TEXT BLOCK section start
So how can a B2B marketer match the right content to a buyer's needs throughout a lengthy buying cycle? "The B2B buying cycle has four recognizable stages," McKeon explains, "each requiring a wholly different content approach." He defines the stages—and offers ways to grab attention at each one.
Here are McKeon's Four Stages of the B2B Buying Cycle, and a sample of his advice:
- Unaware. The buyer is not explicitly in the market but should be. Content should be interruptive. Suggested attention-grabbers: Speak to their pain; provide "news," such as a research report.
- Tentative. The buyer is standing at the edge, or quietly wading into the market. Content should be educational. Attention-grabbers: Write about the buyer's problem and how to address it, not about your solution. Encourage buyer interactivity at your website.
TEXT BLOCK section end
SUPPLIED DATA section start
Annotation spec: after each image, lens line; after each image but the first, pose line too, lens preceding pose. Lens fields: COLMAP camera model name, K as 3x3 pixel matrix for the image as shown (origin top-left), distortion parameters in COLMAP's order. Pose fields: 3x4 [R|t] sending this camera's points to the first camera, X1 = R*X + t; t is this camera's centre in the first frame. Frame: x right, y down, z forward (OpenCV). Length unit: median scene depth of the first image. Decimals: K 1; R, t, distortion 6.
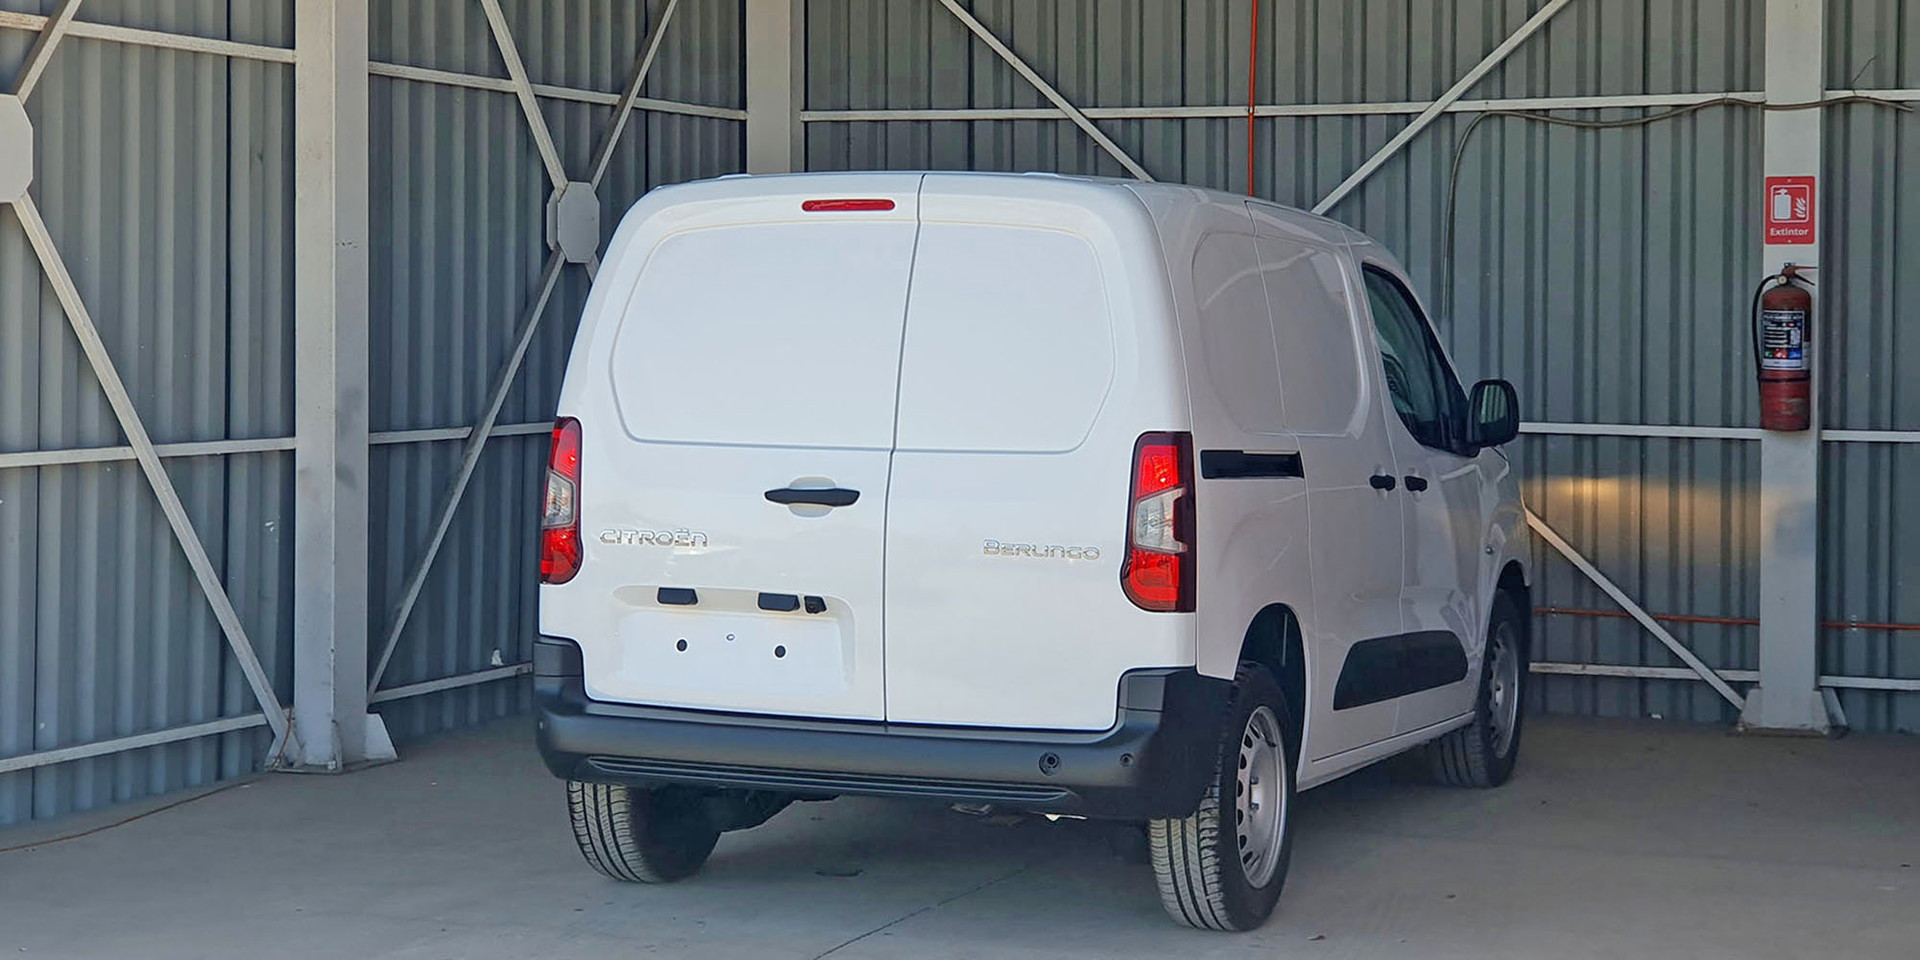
SUPPLIED DATA section end
Using the text on the B2B buying cycle, explain why McKeon says a marketer should distinguish the four stages. Answer in one to three sentences.

## WRITTEN SOLUTION
McKeon says the B2B buying cycle has four recognizable stages, and each one requires a wholly different content approach. A marketer who can tell the stages apart can match the right content to the buyer's needs through a long buying cycle.